DAVOS, Switzerland (Reuters) - European policymakers and international bankers at the Davos forum said on Saturday the euro zone’s debt crisis had turned a corner and any doubt about the survival of the single currency area had passed.
German Finance Minister Wolfgang Schaeuble told a World Economic Forum panel he did not expect the 17-nation euro zone to suffer any further major crises. Member states were drawing lessons and moving towards convergence in their economic and social policies.
“I don’t expect that there will be further major shocks,” Schaeuble said. “I think the euro will be stable.”
French Economy Minister Christine Lagarde urged financial markets not to short-sell the euro zone, saying all countries were on the right path to fiscal consolidation. “I think the euro zone has turned the corner,” she told the same panel. “Let’s not short Europe and let’s not short the euro zone.”
Bankers voiced confidence that European Union leaders would take decisive steps in the coming weeks to support euro zone states in difficulty, coupled with tough austerity measures and structural economic reforms.
Barclays chief executive Bob Diamond, who spoke for major banks following their meeting with finance ministers and regulators earlier on Saturday, said the euro’s survival was no longer in doubt.
“The question of whether the euro is going to stay together is last year’s issue and it’s off the table,” he said. “We’re still going to see some volatility but the big question of whether the euro is going to survive is off the table.” EU leaders are aiming for a comprehensive package in March expected to include an increase in the lending power of their rescue fund and more flexibility in how it can be used, longer repayment periods and lower interest rates on bailout loans to Greece and Ireland, tougher fiscal discipline rules with better enforcement, and specific commitments to structural reforms.
Euro zone sources said on Friday a special summit could take place in early March.
Two euro zone sources told Reuters on Friday that German central bank chief Axel Weber had suggested extending the Greek and Irish rescue loans to 30 years from three and seven years respectively, which could help both countries avoid restructuring their debts to the private sector.

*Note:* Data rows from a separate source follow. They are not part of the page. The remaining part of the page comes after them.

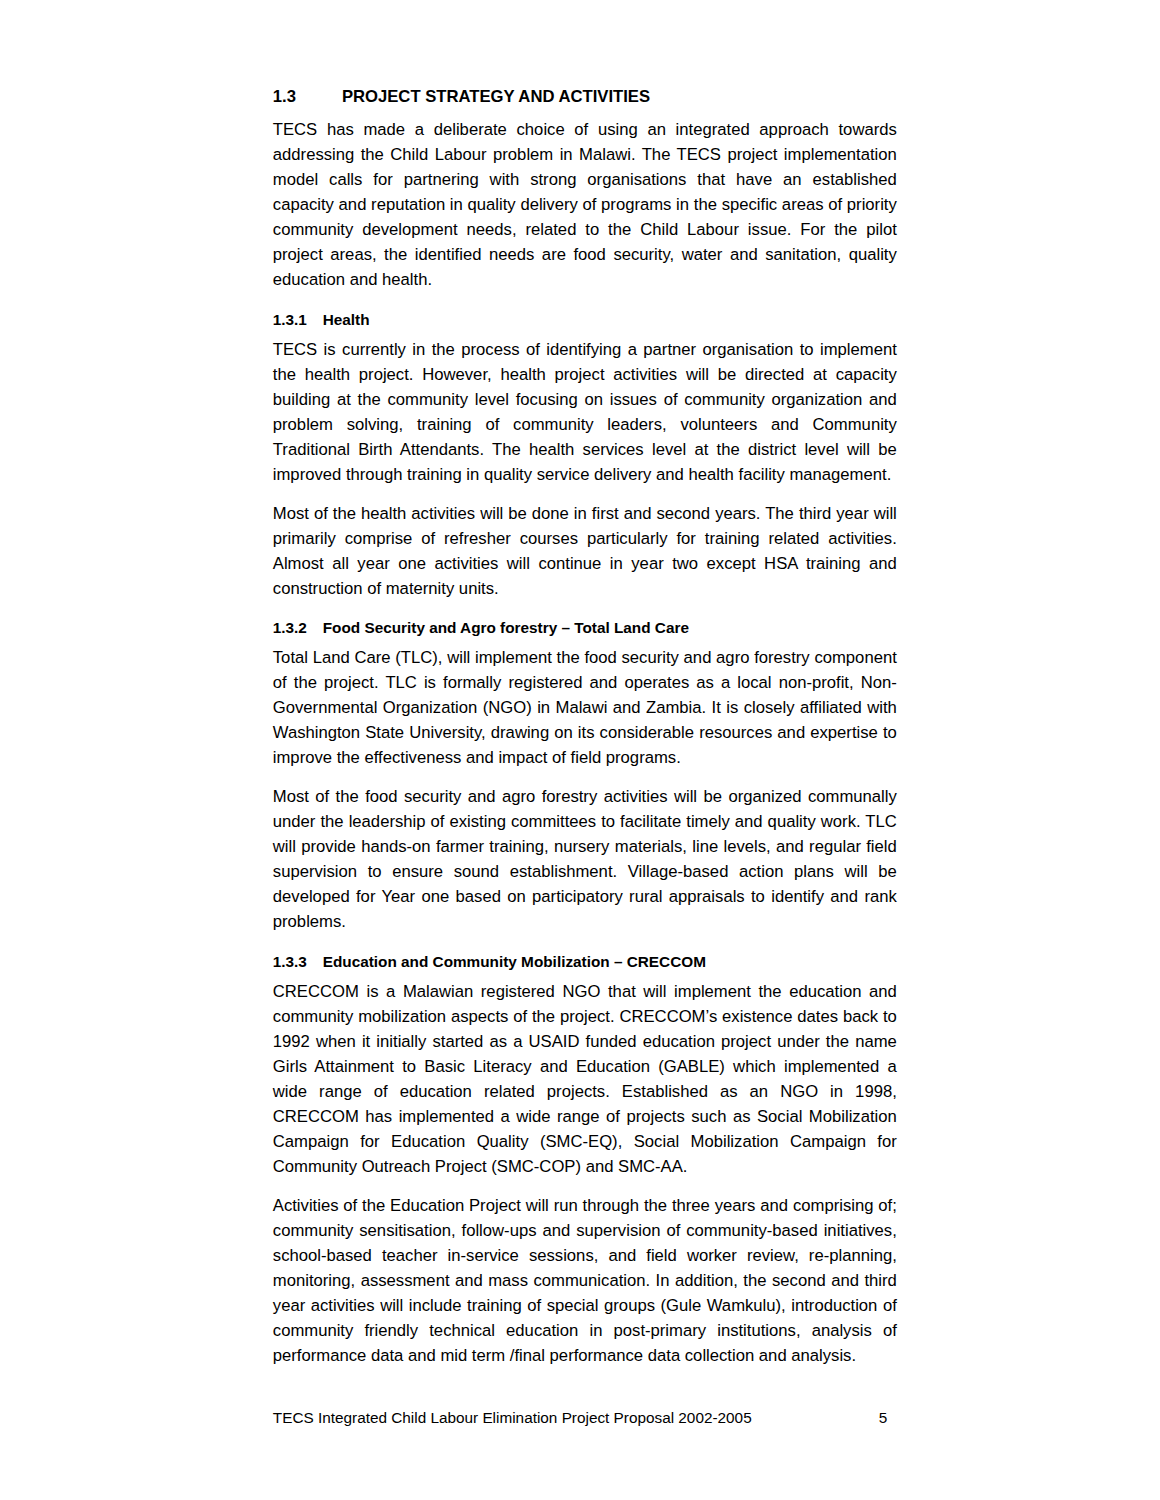1.3 PROJECT STRATEGY AND ACTIVITIES
TECS has made a deliberate choice of using an integrated approach towards addressing the Child Labour problem in Malawi. The TECS project implementation model calls for partnering with strong organisations that have an established capacity and reputation in quality delivery of programs in the specific areas of priority community development needs, related to the Child Labour issue. For the pilot project areas, the identified needs are food security, water and sanitation, quality education and health.
1.3.1 Health
TECS is currently in the process of identifying a partner organisation to implement the health project. However, health project activities will be directed at capacity building at the community level focusing on issues of community organization and problem solving, training of community leaders, volunteers and Community Traditional Birth Attendants. The health services level at the district level will be improved through training in quality service delivery and health facility management.
Most of the health activities will be done in first and second years. The third year will primarily comprise of refresher courses particularly for training related activities. Almost all year one activities will continue in year two except HSA training and construction of maternity units.
1.3.2 Food Security and Agro forestry – Total Land Care
Total Land Care (TLC), will implement the food security and agro forestry component of the project. TLC is formally registered and operates as a local non-profit, Non-Governmental Organization (NGO) in Malawi and Zambia. It is closely affiliated with Washington State University, drawing on its considerable resources and expertise to improve the effectiveness and impact of field programs.
Most of the food security and agro forestry activities will be organized communally under the leadership of existing committees to facilitate timely and quality work. TLC will provide hands-on farmer training, nursery materials, line levels, and regular field supervision to ensure sound establishment. Village-based action plans will be developed for Year one based on participatory rural appraisals to identify and rank problems.
1.3.3 Education and Community Mobilization – CRECCOM
CRECCOM is a Malawian registered NGO that will implement the education and community mobilization aspects of the project. CRECCOM’s existence dates back to 1992 when it initially started as a USAID funded education project under the name Girls Attainment to Basic Literacy and Education (GABLE) which implemented a wide range of education related projects. Established as an NGO in 1998, CRECCOM has implemented a wide range of projects such as Social Mobilization Campaign for Education Quality (SMC-EQ), Social Mobilization Campaign for Community Outreach Project (SMC-COP) and SMC-AA.
Activities of the Education Project will run through the three years and comprising of; community sensitisation, follow-ups and supervision of community-based initiatives, school-based teacher in-service sessions, and field worker review, re-planning, monitoring, assessment and mass communication. In addition, the second and third year activities will include training of special groups (Gule Wamkulu), introduction of community friendly technical education in post-primary institutions, analysis of performance data and mid term /final performance data collection and analysis.
TECS Integrated Child Labour Elimination Project Proposal 2002-2005 5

Germany is pushing its euro zone partners to adopt binding national fiscal rules similar to its “debt brake” constitutional amendment which forces the government to slash its deficit.
Diamond said he expected there would still be tension on bond markets because of the problems of individual euro zone countries, but there was no longer a systemic danger.
“I don’t think volatility in the markets has gone. But what was an acute issue a year ago is at worst a chronic issue today,” he said, citing the political commitment from euro zone leaders to defend their currency.
Chancellor George Osborne, a eurosceptic whose government has vowed never to join the euro, said Europe was doing two out of three things right.
“The euro zone themselves are working flat out on a permanent stability mechanism. The UK has a huge interest in seeing that succeed and we’re contributing in terms of providing technical expertise,” he told the same panel.
“Individual countries are putting their own houses in order. Countries like Portugal and Spain are taking difficult decisions to address the problems,” he added.
However, Osborne said the EU needed “one more heave” to drive forward further liberalisation of its internal market and make Europe a more competitive place to do business.
Much of the debate on solutions to the euro zone crisis has focussed on increasing the size and effective lending capacity of the 440 billion euro European Financial Stability Facility and giving it the power to buy sovereign bonds or give countries flexible credit lines before they lose access to credit markets.
Germany no longer appears to rule this out categorically but wants to focus the negotiation on its demands for tougher fiscal discipline and reforms of labour markets, pension and education systems.
In a newspaper interview released on Saturday, Schaeuble criticised talk of expanding the EFSF.
“Those who focus the debate on this question prevents us from coming to a sustainable package solution,” he said in advance excerpts of the Wirtschaftswoche business magazine.
“It is not sensible to address the matter only in terms of whether the fund should be increased, or made so that its resources can be better deployed,” he added.
Schaeuble and Chancellor Angela Merkel have in the past ruled out increasing the size of EFSF, wary in a year with seven regional German elections of alienating taxpayers fed up with being a backstop for the euro zone.
They are focussing instead on finding ways to maximise the full capacity of the EFSF, whose effective lending clout is really only about 250 billion euros because of the guarantee system required to maintain its triple-A credit rating.